On the second day of the offensive, a video of an Uzbek driver driving a Russian military truck in the Lugansk region went viral. The American media Radio Free Europe managed to locate him. The man, who was promised that he would get Russian citizenship quickly and 50,000 rubles a month (450 euros), had found the job offer on one of the job portals that Chupik put as an example of deception. “Several immigrants have believed this lie and have been recruited as cannon fodder for Ukraine,” said the activist, who lives in exile in Armenia after the Russian authorities revoked her asylum last year. Chupik also recalled that this law has not yet been approved and that some countries like Uzbekistan punish enlisting in other countries with between three and 20 years in prison.
One of the countries most closely linked to Russia is Tajikistan, a nation where it has deployed an important base for acting as a barrier with Afghanistan and Islamic fundamentalism. According to local media, at least four Tajiks have lost their lives in this war.
Pressure on Belarus to get involved in the war
The Belarusian regime of Aleksander Lukashenko played a key role in preparing for war: his country served as a platform for tens of thousands of Russian troops to open the kyiv front by the shortest route, the Chernobyl region. In the weeks since hostilities broke out, he has served as a supply depot and hospital for the countless number of Russians who have been wounded.

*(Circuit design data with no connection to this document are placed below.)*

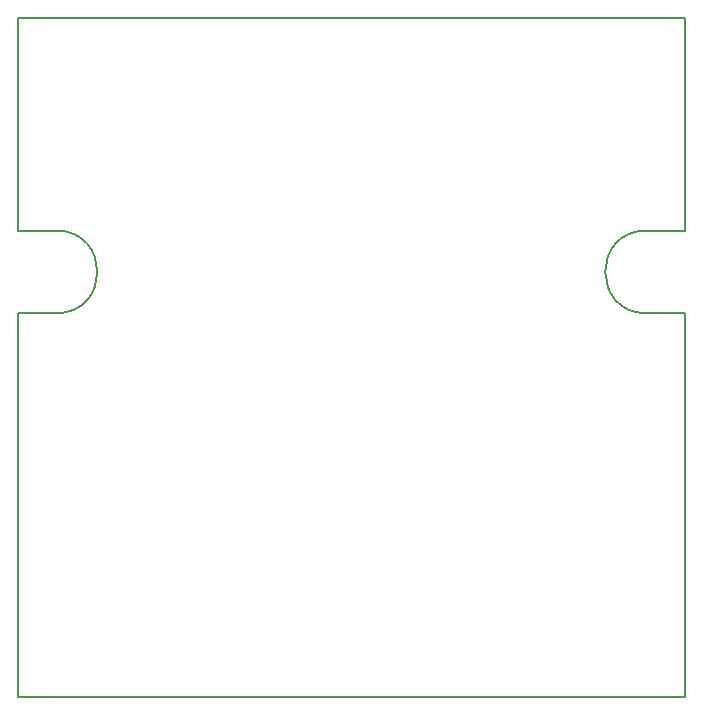
<source format=gm1>
G04 #@! TF.GenerationSoftware,KiCad,Pcbnew,5.1.10*
G04 #@! TF.CreationDate,2021-09-27T13:14:11+02:00*
G04 #@! TF.ProjectId,KXKM_ESP32_battery_management_board,4b584b4d-5f45-4535-9033-325f62617474,3.0*
G04 #@! TF.SameCoordinates,PX623a7c0PY839b680*
G04 #@! TF.FileFunction,Profile,NP*
%FSLAX46Y46*%
G04 Gerber Fmt 4.6, Leading zero omitted, Abs format (unit mm)*
G04 Created by KiCad (PCBNEW 5.1.10) date 2021-09-27 13:14:11*
%MOMM*%
%LPD*%
G01*
G04 APERTURE LIST*
G04 #@! TA.AperFunction,Profile*
%ADD10C,0.150000*%
G04 #@! TD*
G04 APERTURE END LIST*
D10*
X56500000Y32500000D02*
X53250000Y32500000D01*
X3250000Y39500000D02*
G75*
G02*
X3250000Y32500000I0J-3500000D01*
G01*
X0Y32500000D02*
X3250000Y32500000D01*
X53250000Y39500000D02*
G75*
G03*
X53250000Y32500000I0J-3500000D01*
G01*
X3250000Y39500000D02*
X0Y39500000D01*
X0Y39500000D02*
X0Y57500000D01*
X0Y0D02*
X0Y32500000D01*
X56500000Y0D02*
X0Y0D01*
X56500000Y32500000D02*
X56500000Y0D01*
X56500000Y39500000D02*
X53250000Y39500000D01*
X56500000Y57500000D02*
X56500000Y39500000D01*
X0Y57500000D02*
X56500000Y57500000D01*
M02*

</source>
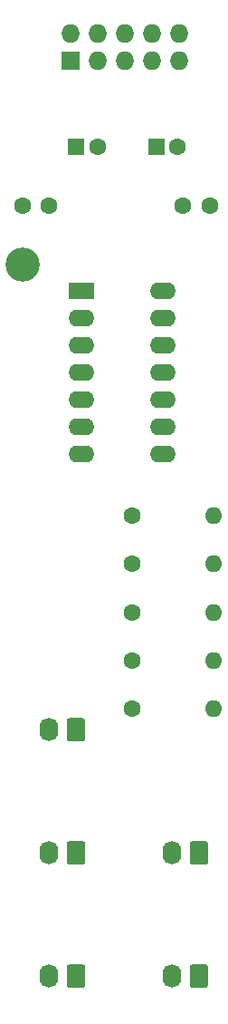
<source format=gbr>
%TF.GenerationSoftware,KiCad,Pcbnew,(5.1.8-0-10_14)*%
%TF.CreationDate,2021-08-22T20:49:35-04:00*%
%TF.ProjectId,bump,62756d70-2e6b-4696-9361-645f70636258,rev?*%
%TF.SameCoordinates,Original*%
%TF.FileFunction,Soldermask,Bot*%
%TF.FilePolarity,Negative*%
%FSLAX46Y46*%
G04 Gerber Fmt 4.6, Leading zero omitted, Abs format (unit mm)*
G04 Created by KiCad (PCBNEW (5.1.8-0-10_14)) date 2021-08-22 20:49:35*
%MOMM*%
%LPD*%
G01*
G04 APERTURE LIST*
%ADD10C,1.600000*%
%ADD11R,1.600000X1.600000*%
%ADD12C,3.200000*%
%ADD13O,1.740000X2.200000*%
%ADD14R,1.727200X1.727200*%
%ADD15O,1.727200X1.727200*%
%ADD16O,1.600000X1.600000*%
%ADD17R,2.400000X1.600000*%
%ADD18O,2.400000X1.600000*%
G04 APERTURE END LIST*
D10*
%TO.C,C1*%
X67500000Y-66000000D03*
D11*
X65500000Y-66000000D03*
%TD*%
%TO.C,C2*%
X58000000Y-66000000D03*
D10*
X60000000Y-66000000D03*
%TD*%
%TO.C,C3*%
X53000000Y-71500000D03*
X55500000Y-71500000D03*
%TD*%
%TO.C,C4*%
X70500000Y-71500000D03*
X68000000Y-71500000D03*
%TD*%
D12*
%TO.C,H1*%
X53000000Y-77000000D03*
%TD*%
%TO.C,INPUT1*%
G36*
G01*
X58870000Y-119649999D02*
X58870000Y-121350001D01*
G75*
G02*
X58620001Y-121600000I-249999J0D01*
G01*
X57379999Y-121600000D01*
G75*
G02*
X57130000Y-121350001I0J249999D01*
G01*
X57130000Y-119649999D01*
G75*
G02*
X57379999Y-119400000I249999J0D01*
G01*
X58620001Y-119400000D01*
G75*
G02*
X58870000Y-119649999I0J-249999D01*
G01*
G37*
D13*
X55460000Y-120500000D03*
%TD*%
D14*
%TO.C,J1*%
X57500000Y-58000000D03*
D15*
X57500000Y-55460000D03*
X60040000Y-58000000D03*
X60040000Y-55460000D03*
X62580000Y-58000000D03*
X62580000Y-55460000D03*
X65120000Y-58000000D03*
X65120000Y-55460000D03*
X67660000Y-58000000D03*
X67660000Y-55460000D03*
%TD*%
D13*
%TO.C,OUTPUT1*%
X66960000Y-132000000D03*
G36*
G01*
X70370000Y-131149999D02*
X70370000Y-132850001D01*
G75*
G02*
X70120001Y-133100000I-249999J0D01*
G01*
X68879999Y-133100000D01*
G75*
G02*
X68630000Y-132850001I0J249999D01*
G01*
X68630000Y-131149999D01*
G75*
G02*
X68879999Y-130900000I249999J0D01*
G01*
X70120001Y-130900000D01*
G75*
G02*
X70370000Y-131149999I0J-249999D01*
G01*
G37*
%TD*%
%TO.C,OUTPUT2*%
G36*
G01*
X58870000Y-131149999D02*
X58870000Y-132850001D01*
G75*
G02*
X58620001Y-133100000I-249999J0D01*
G01*
X57379999Y-133100000D01*
G75*
G02*
X57130000Y-132850001I0J249999D01*
G01*
X57130000Y-131149999D01*
G75*
G02*
X57379999Y-130900000I249999J0D01*
G01*
X58620001Y-130900000D01*
G75*
G02*
X58870000Y-131149999I0J-249999D01*
G01*
G37*
X55460000Y-132000000D03*
%TD*%
%TO.C,OUTPUT3*%
X66960000Y-143500000D03*
G36*
G01*
X70370000Y-142649999D02*
X70370000Y-144350001D01*
G75*
G02*
X70120001Y-144600000I-249999J0D01*
G01*
X68879999Y-144600000D01*
G75*
G02*
X68630000Y-144350001I0J249999D01*
G01*
X68630000Y-142649999D01*
G75*
G02*
X68879999Y-142400000I249999J0D01*
G01*
X70120001Y-142400000D01*
G75*
G02*
X70370000Y-142649999I0J-249999D01*
G01*
G37*
%TD*%
%TO.C,OUTPUT4*%
G36*
G01*
X58870000Y-142649999D02*
X58870000Y-144350001D01*
G75*
G02*
X58620001Y-144600000I-249999J0D01*
G01*
X57379999Y-144600000D01*
G75*
G02*
X57130000Y-144350001I0J249999D01*
G01*
X57130000Y-142649999D01*
G75*
G02*
X57379999Y-142400000I249999J0D01*
G01*
X58620001Y-142400000D01*
G75*
G02*
X58870000Y-142649999I0J-249999D01*
G01*
G37*
X55460000Y-143500000D03*
%TD*%
D10*
%TO.C,R1*%
X63295001Y-100500000D03*
D16*
X70915001Y-100500000D03*
%TD*%
%TO.C,R2*%
X70915001Y-105000000D03*
D10*
X63295001Y-105000000D03*
%TD*%
%TO.C,R3*%
X63295001Y-109500000D03*
D16*
X70915001Y-109500000D03*
%TD*%
%TO.C,R4*%
X70915001Y-114000000D03*
D10*
X63295001Y-114000000D03*
%TD*%
%TO.C,R5*%
X63295001Y-118500000D03*
D16*
X70915001Y-118500000D03*
%TD*%
D17*
%TO.C,U1*%
X58500000Y-79500000D03*
D18*
X66120000Y-94740000D03*
X58500000Y-82040000D03*
X66120000Y-92200000D03*
X58500000Y-84580000D03*
X66120000Y-89660000D03*
X58500000Y-87120000D03*
X66120000Y-87120000D03*
X58500000Y-89660000D03*
X66120000Y-84580000D03*
X58500000Y-92200000D03*
X66120000Y-82040000D03*
X58500000Y-94740000D03*
X66120000Y-79500000D03*
%TD*%
M02*

</source>
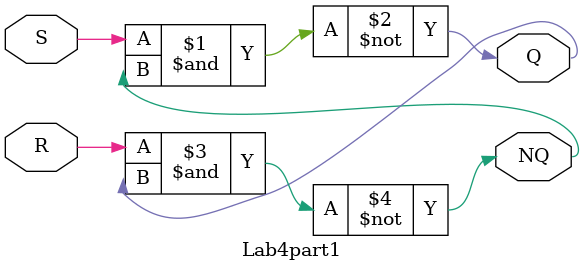
<source format=v>
`timescale 1ns	/ 1ps
module Lab4part1(R,	S,	Q,	NQ);
				input R,	S;
				output Q,	NQ;
				
				assign Q = ~(S & NQ);	//	S	(SET)	is	active	LOW
				assign NQ = ~(R & Q);	//	R	(RESET)	is	active	LOW
endmodule
</source>
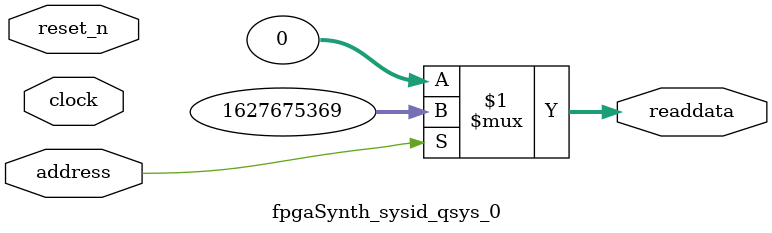
<source format=v>



// synthesis translate_off
`timescale 1ns / 1ps
// synthesis translate_on

// turn off superfluous verilog processor warnings 
// altera message_level Level1 
// altera message_off 10034 10035 10036 10037 10230 10240 10030 

module fpgaSynth_sysid_qsys_0 (
               // inputs:
                address,
                clock,
                reset_n,

               // outputs:
                readdata
             )
;

  output  [ 31: 0] readdata;
  input            address;
  input            clock;
  input            reset_n;

  wire    [ 31: 0] readdata;
  //control_slave, which is an e_avalon_slave
  assign readdata = address ? 1627675369 : 0;

endmodule



</source>
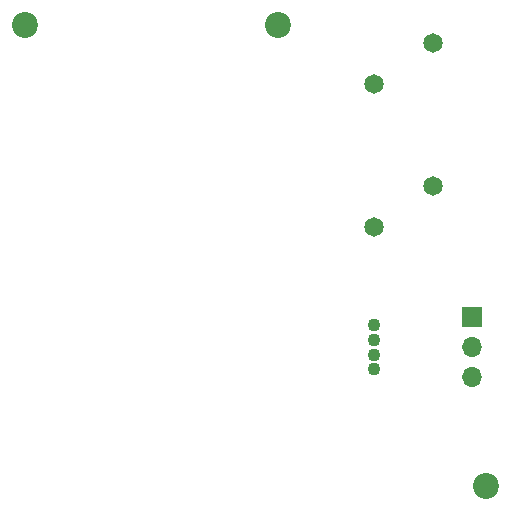
<source format=gbr>
%TF.GenerationSoftware,KiCad,Pcbnew,(6.0.5-0)*%
%TF.CreationDate,2022-07-05T23:07:10-07:00*%
%TF.ProjectId,gigablox-nano-rvp,67696761-626c-46f7-982d-6e616e6f2d72,rev?*%
%TF.SameCoordinates,PX5a1f4a0PY3e77360*%
%TF.FileFunction,Soldermask,Bot*%
%TF.FilePolarity,Negative*%
%FSLAX46Y46*%
G04 Gerber Fmt 4.6, Leading zero omitted, Abs format (unit mm)*
G04 Created by KiCad (PCBNEW (6.0.5-0)) date 2022-07-05 23:07:10*
%MOMM*%
%LPD*%
G01*
G04 APERTURE LIST*
%ADD10C,2.200000*%
%ADD11C,1.650000*%
%ADD12C,1.100000*%
%ADD13O,1.700000X1.700000*%
%ADD14R,1.700000X1.700000*%
G04 APERTURE END LIST*
D10*
%TO.C,H3*%
X41300000Y2300000D03*
%TD*%
%TO.C,H2*%
X2300000Y41300000D03*
%TD*%
%TO.C,H1*%
X23700000Y41300000D03*
%TD*%
D11*
%TO.C,J4*%
X31865000Y24225000D03*
X36865000Y27725000D03*
%TD*%
D12*
%TO.C,J3*%
X31865000Y12160000D03*
X31865000Y13410000D03*
X31865000Y14660000D03*
X31865000Y15910000D03*
%TD*%
D13*
%TO.C,J2*%
X40120000Y11525000D03*
X40120000Y14065000D03*
D14*
X40120000Y16605000D03*
%TD*%
D11*
%TO.C,J1*%
X31865000Y36290000D03*
X36865000Y39790000D03*
%TD*%
M02*

</source>
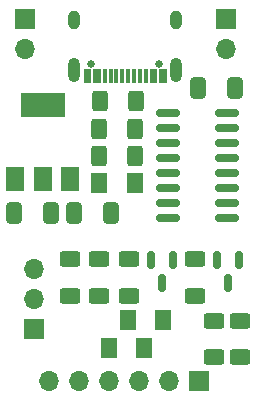
<source format=gbr>
%TF.GenerationSoftware,KiCad,Pcbnew,7.0.1*%
%TF.CreationDate,2023-04-05T11:46:08-04:00*%
%TF.ProjectId,PCB_USB_TTL,5043425f-5553-4425-9f54-544c2e6b6963,rev?*%
%TF.SameCoordinates,Original*%
%TF.FileFunction,Soldermask,Top*%
%TF.FilePolarity,Negative*%
%FSLAX46Y46*%
G04 Gerber Fmt 4.6, Leading zero omitted, Abs format (unit mm)*
G04 Created by KiCad (PCBNEW 7.0.1) date 2023-04-05 11:46:08*
%MOMM*%
%LPD*%
G01*
G04 APERTURE LIST*
G04 Aperture macros list*
%AMRoundRect*
0 Rectangle with rounded corners*
0 $1 Rounding radius*
0 $2 $3 $4 $5 $6 $7 $8 $9 X,Y pos of 4 corners*
0 Add a 4 corners polygon primitive as box body*
4,1,4,$2,$3,$4,$5,$6,$7,$8,$9,$2,$3,0*
0 Add four circle primitives for the rounded corners*
1,1,$1+$1,$2,$3*
1,1,$1+$1,$4,$5*
1,1,$1+$1,$6,$7*
1,1,$1+$1,$8,$9*
0 Add four rect primitives between the rounded corners*
20,1,$1+$1,$2,$3,$4,$5,0*
20,1,$1+$1,$4,$5,$6,$7,0*
20,1,$1+$1,$6,$7,$8,$9,0*
20,1,$1+$1,$8,$9,$2,$3,0*%
G04 Aperture macros list end*
%ADD10RoundRect,0.150000X-0.150000X0.587500X-0.150000X-0.587500X0.150000X-0.587500X0.150000X0.587500X0*%
%ADD11RoundRect,0.250000X-0.625000X0.400000X-0.625000X-0.400000X0.625000X-0.400000X0.625000X0.400000X0*%
%ADD12RoundRect,0.250000X-0.412500X-0.650000X0.412500X-0.650000X0.412500X0.650000X-0.412500X0.650000X0*%
%ADD13RoundRect,0.250001X-0.462499X-0.624999X0.462499X-0.624999X0.462499X0.624999X-0.462499X0.624999X0*%
%ADD14R,1.500000X2.000000*%
%ADD15R,3.800000X2.000000*%
%ADD16RoundRect,0.250000X0.412500X0.650000X-0.412500X0.650000X-0.412500X-0.650000X0.412500X-0.650000X0*%
%ADD17R,1.700000X1.700000*%
%ADD18O,1.700000X1.700000*%
%ADD19RoundRect,0.250000X0.625000X-0.400000X0.625000X0.400000X-0.625000X0.400000X-0.625000X-0.400000X0*%
%ADD20RoundRect,0.250000X0.400000X0.625000X-0.400000X0.625000X-0.400000X-0.625000X0.400000X-0.625000X0*%
%ADD21RoundRect,0.250000X-0.400000X-0.625000X0.400000X-0.625000X0.400000X0.625000X-0.400000X0.625000X0*%
%ADD22RoundRect,0.150000X0.825000X0.150000X-0.825000X0.150000X-0.825000X-0.150000X0.825000X-0.150000X0*%
%ADD23C,0.650000*%
%ADD24R,0.300000X1.150000*%
%ADD25O,1.000000X2.100000*%
%ADD26O,1.000000X1.600000*%
G04 APERTURE END LIST*
D10*
%TO.C,Q1*%
X147550000Y-83762500D03*
X145650000Y-83762500D03*
X146600000Y-85637500D03*
%TD*%
D11*
%TO.C,R1*%
X149400000Y-83650000D03*
X149400000Y-86750000D03*
%TD*%
%TO.C,R4*%
X141300000Y-83650000D03*
X141300000Y-86750000D03*
%TD*%
D12*
%TO.C,C1*%
X139137500Y-79750000D03*
X142262500Y-79750000D03*
%TD*%
D11*
%TO.C,R5*%
X138800000Y-83650000D03*
X138800000Y-86750000D03*
%TD*%
D13*
%TO.C,D1*%
X141312500Y-77200000D03*
X144287500Y-77200000D03*
%TD*%
D14*
%TO.C,U1*%
X134200000Y-76900000D03*
X136500000Y-76900000D03*
X138800000Y-76900000D03*
D15*
X136500000Y-70600000D03*
%TD*%
D16*
%TO.C,C3*%
X137198500Y-79750000D03*
X134073500Y-79750000D03*
%TD*%
D11*
%TO.C,R6*%
X153200000Y-88850000D03*
X153200000Y-91950000D03*
%TD*%
D17*
%TO.C,J1*%
X135800000Y-89525000D03*
D18*
X135800000Y-86985000D03*
X135800000Y-84445000D03*
%TD*%
D10*
%TO.C,Q2*%
X153150000Y-83762500D03*
X151250000Y-83762500D03*
X152200000Y-85637500D03*
%TD*%
D19*
%TO.C,R7*%
X151000000Y-91950000D03*
X151000000Y-88850000D03*
%TD*%
D20*
%TO.C,R9*%
X144450000Y-70300000D03*
X141350000Y-70300000D03*
%TD*%
D12*
%TO.C,C2*%
X149637500Y-69200000D03*
X152762500Y-69200000D03*
%TD*%
D21*
%TO.C,R3*%
X141250000Y-74900000D03*
X144350000Y-74900000D03*
%TD*%
D20*
%TO.C,R8*%
X144350000Y-72600000D03*
X141250000Y-72600000D03*
%TD*%
D22*
%TO.C,U2*%
X152075000Y-80137000D03*
X152075000Y-78867000D03*
X152075000Y-77597000D03*
X152075000Y-76327000D03*
X152075000Y-75057000D03*
X152075000Y-73787000D03*
X152075000Y-72517000D03*
X152075000Y-71247000D03*
X147125000Y-71247000D03*
X147125000Y-72517000D03*
X147125000Y-73787000D03*
X147125000Y-75057000D03*
X147125000Y-76327000D03*
X147125000Y-77597000D03*
X147125000Y-78867000D03*
X147125000Y-80137000D03*
%TD*%
D23*
%TO.C,P1*%
X146390000Y-67105000D03*
X140610000Y-67105000D03*
D24*
X146850000Y-68170000D03*
X146050000Y-68170000D03*
X144750000Y-68170000D03*
X143750000Y-68170000D03*
X143250000Y-68170000D03*
X142250000Y-68170000D03*
X140950000Y-68170000D03*
X140150000Y-68170000D03*
X140450000Y-68170000D03*
X141250000Y-68170000D03*
X141750000Y-68170000D03*
X142750000Y-68170000D03*
X144250000Y-68170000D03*
X145250000Y-68170000D03*
X145750000Y-68170000D03*
X146550000Y-68170000D03*
D25*
X147820000Y-67605000D03*
D26*
X147820000Y-63425000D03*
D25*
X139180000Y-67605000D03*
D26*
X139180000Y-63425000D03*
%TD*%
D13*
%TO.C,D3*%
X142112500Y-91200000D03*
X145087500Y-91200000D03*
%TD*%
%TO.C,D2*%
X143712500Y-88800000D03*
X146687500Y-88800000D03*
%TD*%
D19*
%TO.C,R2*%
X143800000Y-86750000D03*
X143800000Y-83650000D03*
%TD*%
D17*
%TO.C,J3*%
X135000000Y-63325000D03*
D18*
X135000000Y-65865000D03*
%TD*%
D17*
%TO.C,J2*%
X149750000Y-94000000D03*
D18*
X147210000Y-94000000D03*
X144670000Y-94000000D03*
X142130000Y-94000000D03*
X139590000Y-94000000D03*
X137050000Y-94000000D03*
%TD*%
D17*
%TO.C,J4*%
X152000000Y-63325000D03*
D18*
X152000000Y-65865000D03*
%TD*%
M02*

</source>
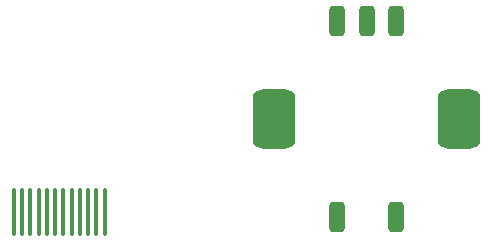
<source format=gbr>
%TF.GenerationSoftware,KiCad,Pcbnew,8.0.5*%
%TF.CreationDate,2024-10-18T10:17:48+02:00*%
%TF.ProjectId,labathome_pcb15,6c616261-7468-46f6-9d65-5f7063623135,rev?*%
%TF.SameCoordinates,Original*%
%TF.FileFunction,Paste,Top*%
%TF.FilePolarity,Positive*%
%FSLAX46Y46*%
G04 Gerber Fmt 4.6, Leading zero omitted, Abs format (unit mm)*
G04 Created by KiCad (PCBNEW 8.0.5) date 2024-10-18 10:17:48*
%MOMM*%
%LPD*%
G01*
G04 APERTURE LIST*
G04 Aperture macros list*
%AMRoundRect*
0 Rectangle with rounded corners*
0 $1 Rounding radius*
0 $2 $3 $4 $5 $6 $7 $8 $9 X,Y pos of 4 corners*
0 Add a 4 corners polygon primitive as box body*
4,1,4,$2,$3,$4,$5,$6,$7,$8,$9,$2,$3,0*
0 Add four circle primitives for the rounded corners*
1,1,$1+$1,$2,$3*
1,1,$1+$1,$4,$5*
1,1,$1+$1,$6,$7*
1,1,$1+$1,$8,$9*
0 Add four rect primitives between the rounded corners*
20,1,$1+$1,$2,$3,$4,$5,0*
20,1,$1+$1,$4,$5,$6,$7,0*
20,1,$1+$1,$6,$7,$8,$9,0*
20,1,$1+$1,$8,$9,$2,$3,0*%
G04 Aperture macros list end*
%ADD10RoundRect,0.087500X0.087500X1.912500X-0.087500X1.912500X-0.087500X-1.912500X0.087500X-1.912500X0*%
%ADD11RoundRect,0.325000X0.325000X0.975000X-0.325000X0.975000X-0.325000X-0.975000X0.325000X-0.975000X0*%
%ADD12RoundRect,0.750000X1.050000X1.750000X-1.050000X1.750000X-1.050000X-1.750000X1.050000X-1.750000X0*%
G04 APERTURE END LIST*
D10*
%TO.C,X2*%
X143230000Y-122110000D03*
X143930000Y-122110000D03*
X144630000Y-122110000D03*
X145330000Y-122110000D03*
X146030000Y-122110000D03*
X146730000Y-122110000D03*
X147430000Y-122110000D03*
X148130000Y-122110000D03*
X148830000Y-122110000D03*
X149530000Y-122110000D03*
X150230000Y-122110000D03*
X150930000Y-122110000D03*
%TD*%
D11*
%TO.C,SW6*%
X175600000Y-105961000D03*
X170600000Y-105961000D03*
X173100000Y-105961000D03*
D12*
X180900000Y-114261000D03*
X165300000Y-114261000D03*
D11*
X175600000Y-122561000D03*
X170600000Y-122561000D03*
%TD*%
M02*

</source>
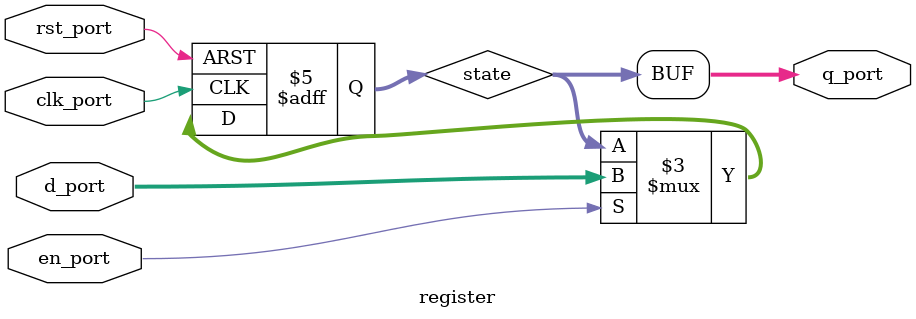
<source format=v>
`ifndef PARALLEL_REGISTER_V
`define PARALLEL_REGISTER_V

module register(
    d_port,     //n-bit input port
    q_port,     //n-bit output port
    en_port,    //one-bit port, it enables writting op
    rst_port,   //Hard reset signal
    clk_port    //one-bit clk signal
);

  parameter n = 32;
  input wire[n-1:0] d_port;
  input wire en_port, clk_port, rst_port;
  output wire[n-1:0] q_port;

  reg[n-1:0] state;

  always@(posedge clk_port or posedge rst_port) begin
    if (rst_port)
      state = 'b0;
    else if (en_port)
      state = d_port;
  end

  assign q_port = state;

endmodule

`endif
</source>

Minsk has resisted sending its forces to the front in the first month of the war. The reason, the enormous unpopularity of an action that could further destabilize a regime that Putin saved from the 2020 protests. According to a survey by the Royal Institute of International Affairs (the British Chatham House), barely 3% of Belarusians support military action against a country they considered a brother.
Reports compiled by the Institute for the Study of War (ISW) suggest that Minsk is receiving a lot of pressure from the Kremlin to get involved in the campaign. In mid-March, Lukashenko denounced the alleged impact of several bombs and a ballistic missile on his territory, and the Ukrainian Army accused Russia of having orchestrated a false flag attack.
Some media such as CNN have published in the last week that NATO and the US do not rule out Belarus openly entering the war soon. The official version is another for now. When asked on March 21 about the movement of the Minsk forces on the border with Ukraine, a representative of the US Department of Defense ruled out his intervention for the time being. “We have not seen any indications that the Belarusians are preparing to enter Ukraine or have agreed to that,” he stressed.